Try it:
Transcribe every line of the material that follows exactly, omitting the pictures.

Information provided:
★ ★ ★
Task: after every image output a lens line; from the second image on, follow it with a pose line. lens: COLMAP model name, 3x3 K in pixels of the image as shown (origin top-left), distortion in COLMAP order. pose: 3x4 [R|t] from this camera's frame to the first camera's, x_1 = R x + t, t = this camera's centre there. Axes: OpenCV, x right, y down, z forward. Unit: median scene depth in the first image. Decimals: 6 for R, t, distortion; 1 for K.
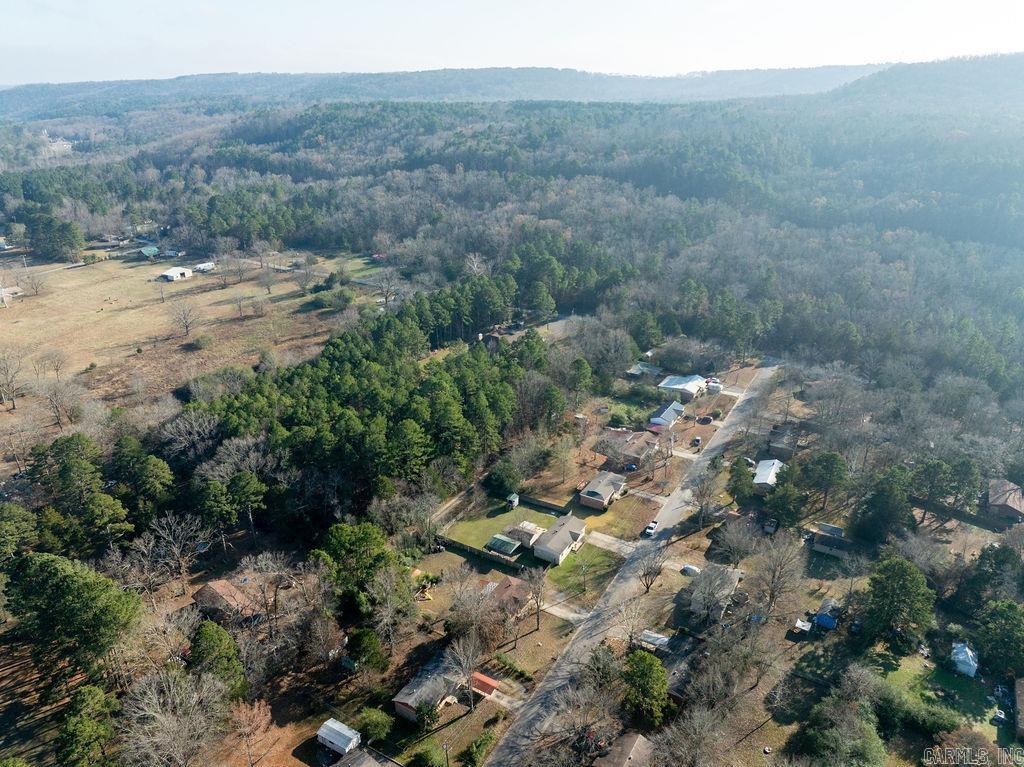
lens RADIAL K [[724.4, 0, 512.7], [0, 724.4, 378.9], [0, 0, 1]] dist [-0.041996, 0.006503]
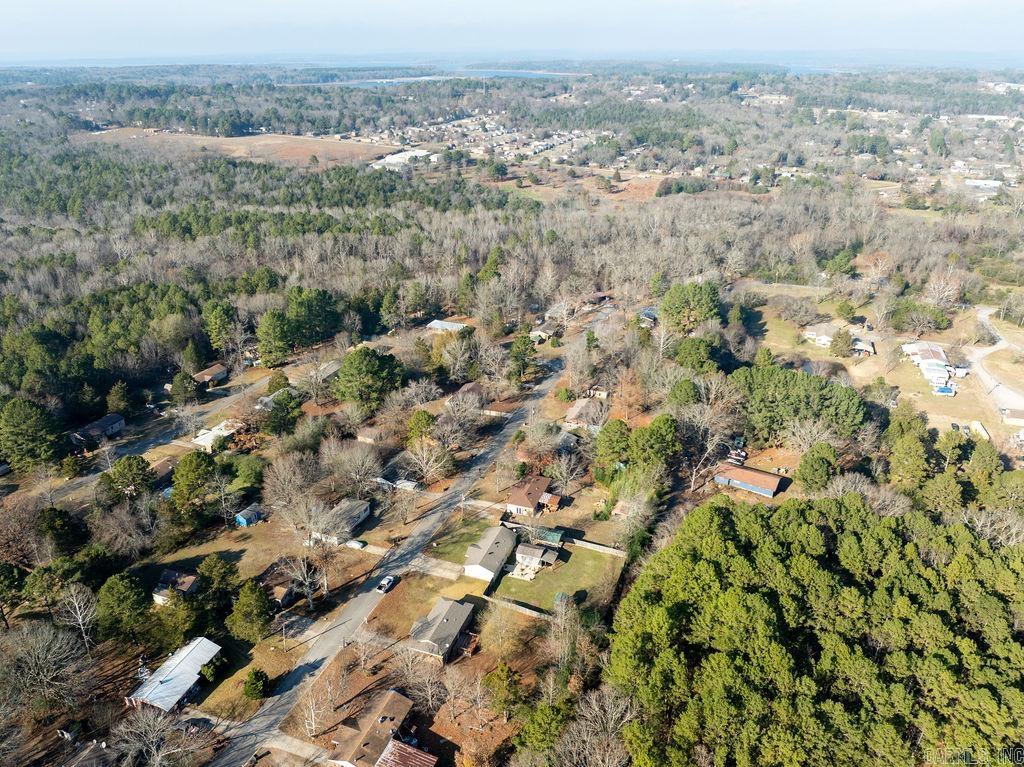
lens RADIAL K [[736.1, 0, 512.6], [0, 736.1, 381.2], [0, 0, 1]] dist [-0.042428, 0.007108]
pose [[-0.984374, 0.063542, -0.164224, 0.169812], [-0.073838, 0.697724, 0.712551, -0.572035], [0.159860, 0.713543, -0.682130, 1.420614]]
★ ★ ★
Written answer:
Task: after every image output a lens line; from the second image on, follow it with a pose line. lens: COLMAP model name, 3x3 K in pixels of the image as shown (origin top-left), distortion in COLMAP order. pose: 3x4 [R|t] from this camera's frame to the first camera's, x_1 = R x + t, t = this camera's centre there. Axes: OpenCV, x right, y down, z forward. Unit: median scene depth in the first image. Decimals: 6 for R, t, distortion; 1 for K.
lens RADIAL K [[724.4, 0, 512.7], [0, 724.4, 378.9], [0, 0, 1]] dist [-0.041996, 0.006503]
lens RADIAL K [[736.1, 0, 512.6], [0, 736.1, 381.2], [0, 0, 1]] dist [-0.042428, 0.007108]
pose [[-0.984374, 0.063542, -0.164224, 0.169812], [-0.073838, 0.697724, 0.712551, -0.572035], [0.159860, 0.713543, -0.682130, 1.420614]]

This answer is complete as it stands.